There are two sparse files. They are proved identical by diff. But it took 20 minutes (too long time) to compare. I am thinking of taring them into tiny files to speed up the comparison. But they tar into different outputs.
They are 512GB huge sparse files, with only around 40K meaningful data.
% ls -l sparse_file_one/
total 40
-rw-r--r-- 1 midnite midnite 512711720960 Mar 4 23:12 sdd.img
% ls -l sparse_file_two/
total 48
-rw-r--r-- 1 midnite midnite 512711720960 Mar 4 23:13 sdd.img
% du sparse_file_one/sdd.img
40 sparse_file_one/sdd.img
% du sparse_file_two/sdd.img
48 sparse_file_two/sdd.img
diff comparison takes 20 minutes. They are proved identical.
% diff -qs --speed-large-files sparse_file_one/sdd.img sparse_file_two/sdd.img | pv
68.0 B 0:20:57 [55.4miB/s] [ <=> ]
Files sparse_file_one/sdd.img and sparse_file_two/sdd.img are identical
As their du disk usages differ, I look into filefrag and confirm that their internal representations differ.
% filefrag -v sparse_file_one/sdd.img
Filesystem type is: ef53
File size of sparse_file_one/sdd.img is 512711720960 (125173760 blocks of 4096 bytes)

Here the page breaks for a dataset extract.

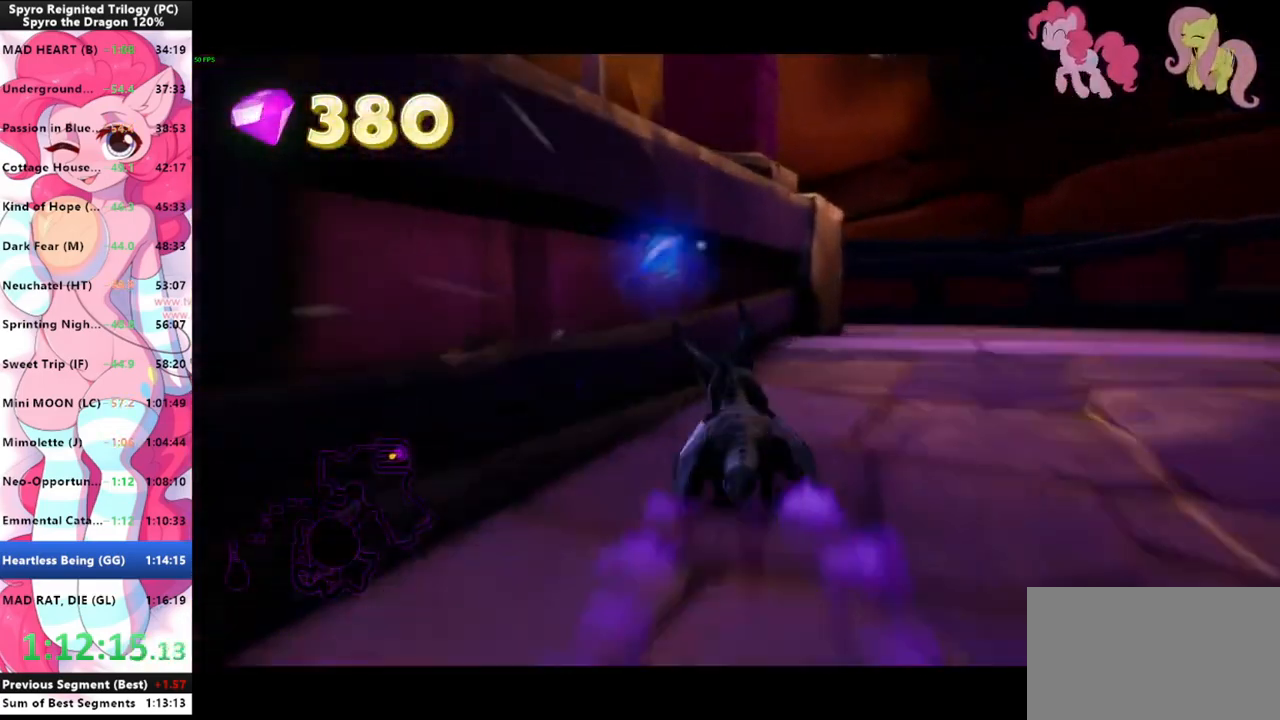
{"keys": ["a", "space"], "mouse": [], "mouse_move": "left", "events": [[67, "shift", "up"], [67, "space", "down"], [167, "a", "down"], [267, "w", "up"]]}
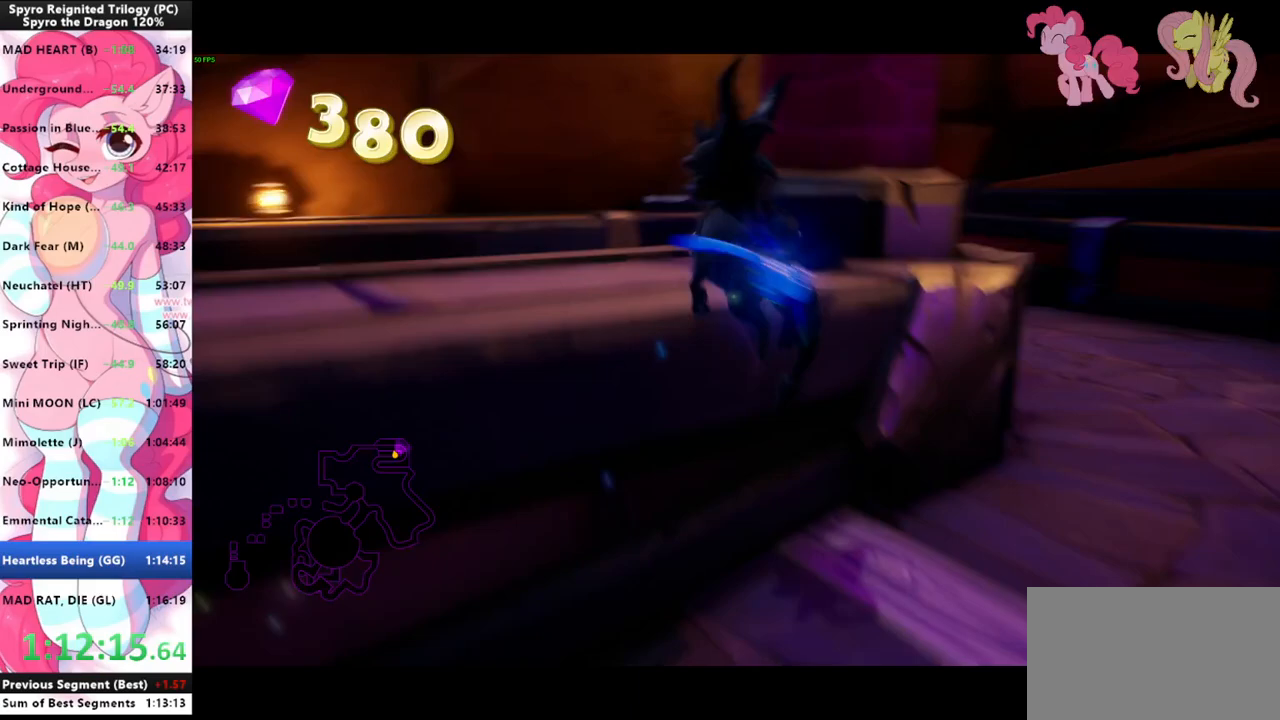
{"keys": ["shift", "w"], "mouse": [], "mouse_move": "left", "events": [[33, "w", "down"], [133, "a", "up"], [133, "space", "up"], [333, "shift", "down"]]}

ext: logical_offset: physical_offset: length: expected: flags:
0: 0.. 0: 6866944.. 6866944: 1:
1: 8192.. 8194: 6852608.. 6852610: 3: 6875136:
2: 12288.. 12288: 6854656.. 6854656: 1: 6856704:
3: 16384.. 16384: 6868992.. 6868992: 1: 6858752:
4: 16448.. 16449: 6869056.. 6869057: 2:
5: 16512.. 16512: 6869120.. 6869120: 1: last
sparse_file_one/sdd.img: 4 extents found
% filefrag -v sparse_file_two/sdd.img
Filesystem type is: ef53
File size of sparse_file_two/sdd.img is 512711720960 (125173760 blocks of 4096 bytes)
ext: logical_offset: physical_offset: length: expected: flags:
0: 0.. 0: 6871040.. 6871040: 1:
1: 8192.. 8195: 6856704.. 6856707: 4: 6879232:
2: 12288.. 12288: 6858752.. 6858752: 1: 6860800:
3: 16384.. 16384: 6860800.. 6860800: 1: 6862848:
4: 16448.. 16449: 6860864.. 6860865: 2:
5: 16512.. 16512: 6860928.. 6860928: 1:
6: 125173759..125173759: 132128862.. 132128862: 1: 132018175: last,eof
sparse_file_two/sdd.img: 5 extents found
tar completes promptly. It takes literally no time. But the tar output sizes differ. No wonder they will not be compared identical.
% cd ../sparse_file_one/
sparse_file_one % tar -cvSf sdd.img.tar --mtime=@0 sdd.img | pv
tar: Option --mtime: Treating date '@0' as 1970-01-01 08:00:00
sdd.img
8.00 B 0:00:00 [26.2KiB/s] [ <=> ]
sparse_file_one % ls -l
total 80
-rw-r--r-- 1 midnite midnite 512711720960 Mar 4 23:12 sdd.img
-rw-r--r-- 1 midnite midnite 40960 Mar 5 00:22 sdd.img.tar
% cd ../sparse_file_two
sparse_file_two % tar -cvSf sdd.img.tar --mtime=@0 sdd.img | pv
tar: Option --mtime: Treating date '@0' as 1970-01-01 08:00:00
sdd.img
8.00 B 0:00:00 [ 520KiB/s] [ <=> ]
sparse_file_two % ls -l
total 100
-rw-r--r-- 1 midnite midnite 512711720960 Mar 4 23:13 sdd.img
-rw-r--r-- 1 midnite midnite 51200 Mar 5 00:23 sdd.img.tar
(With reference to this post, nullifying the mtime makes identical tar archives. I could make identical archives from other identical sparse or non-sparse files. But this behaviour is apparently not guaranteed.)
(According to this post, if I could extract the content of a sparse file with less than 10 minutes, it would be faster to verify they are identical. But I do not know python. It would be nice if certain Linux native program could do it.)
PS - I would prefer using diff to cmp for the directory recursive comparison possibility.